Session Ready
Exercise

Filtering using NaNs

In certain scenarios, it may be necessary to remove rows and columns with missing data from a DataFrame. The .dropna() method is used to perform this action. You'll now practice using this method on a dataset obtained from Vanderbilt University, which consists of data from passengers on the Titanic.

The DataFrame has been pre-loaded for you as titanic. Explore it in the IPython Shell and you will note that there are many NaNs. You will focus specifically on the 'age' and 'cabin' columns in this exercise.
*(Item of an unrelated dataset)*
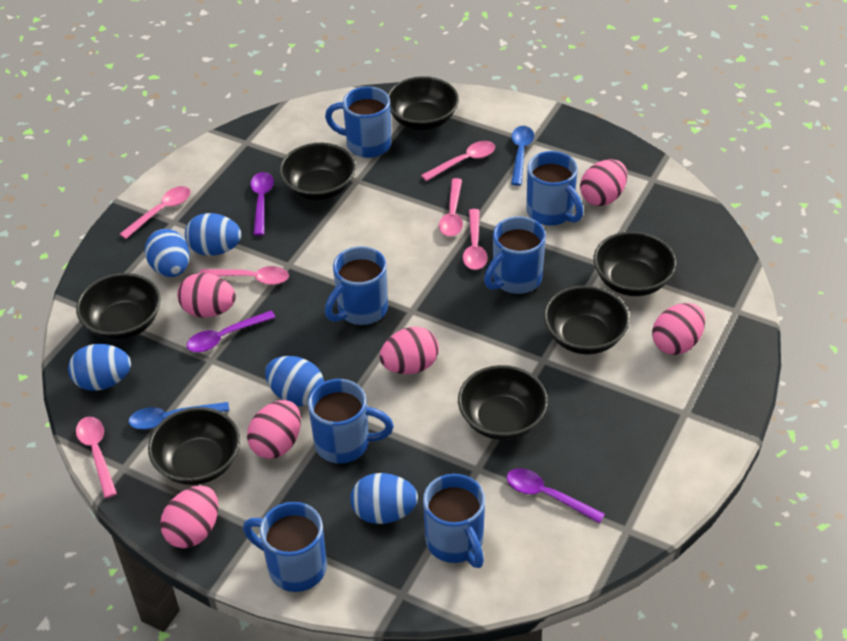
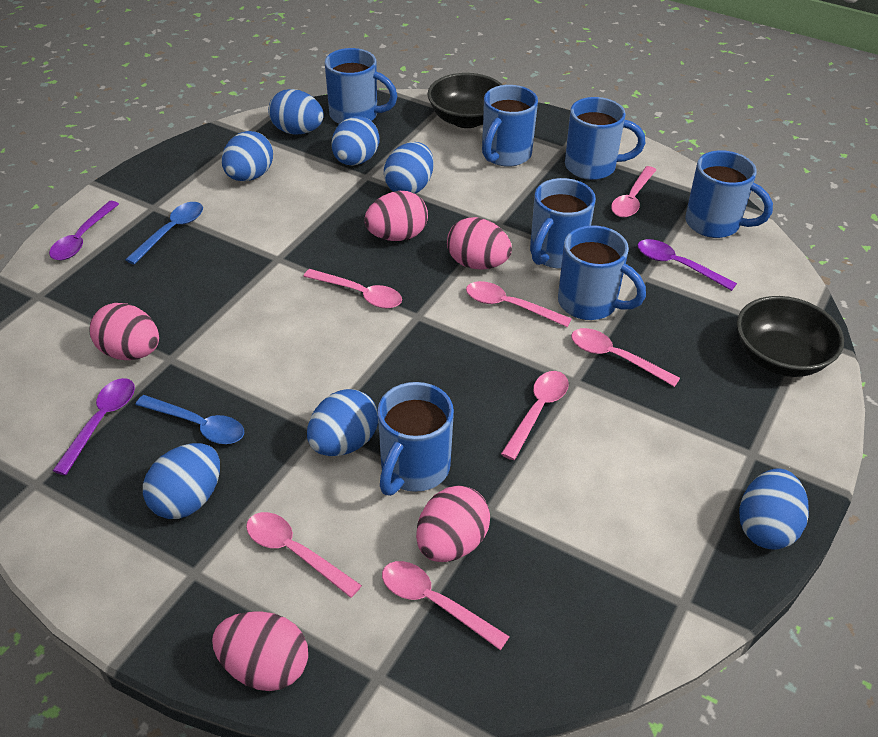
black bowl: [76,273,161,340] [148,407,240,485] [279,143,356,201] [388,76,459,130] [458,365,548,440] [544,285,630,355] [594,231,677,296] = 7 -> [428,73,502,128] [737,296,844,377] = 2
blue egg: [68,344,131,391] [145,229,190,277] [185,213,241,256] [265,356,324,406] [350,473,418,524] = 5 -> [143,443,220,519] [222,131,273,181] [268,89,323,134] [307,389,378,456] [331,116,379,165] [384,142,434,194] [739,468,809,550] = 7
pink egg: [160,486,218,548] [177,273,236,318] [247,400,301,459] [380,327,439,374] [580,159,627,206] [652,303,705,355] = 6 -> [89,303,159,360] [212,611,308,691] [364,191,428,241] [416,485,490,562] [447,217,512,270] = 5
pink spoon: [76,416,117,498] [120,186,191,239] [200,266,289,285] [421,141,495,181] [439,178,463,236] [463,209,487,270] = 6 -> [246,512,362,598] [303,269,402,309] [382,561,510,650] [466,281,572,327] [501,371,569,460] [571,328,680,387] [611,166,656,217] = 7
Your job is to use .dropna() to remove rows where any of these two columns contains missing data and rows where all of these two columns contain missing data.

You'll also use the .shape attribute, which returns the number of rows and columns in a tuple from a DataFrame, or the number of rows from a Series, to see the effect of dropping missing values from a DataFrame.

Finally, you'll use the thresh= keyword argument to drop columns from the full dataset that have less than 1000 non-missing values.

Instructions
100 XP
  • Select the 'age' and 'cabin' columns of titanic and create a new DataFrame df.
  • Print the shape of df. This has been done for you.
  • Drop rows in df with how='any' and print the shape.
  • Drop rows in df with how='all' and print the shape.
  • Drop columns from the titanic DataFrame that have less than 1000 non-missing values by specifying the thresh and axis keyword arguments. Print the output of .info() from this.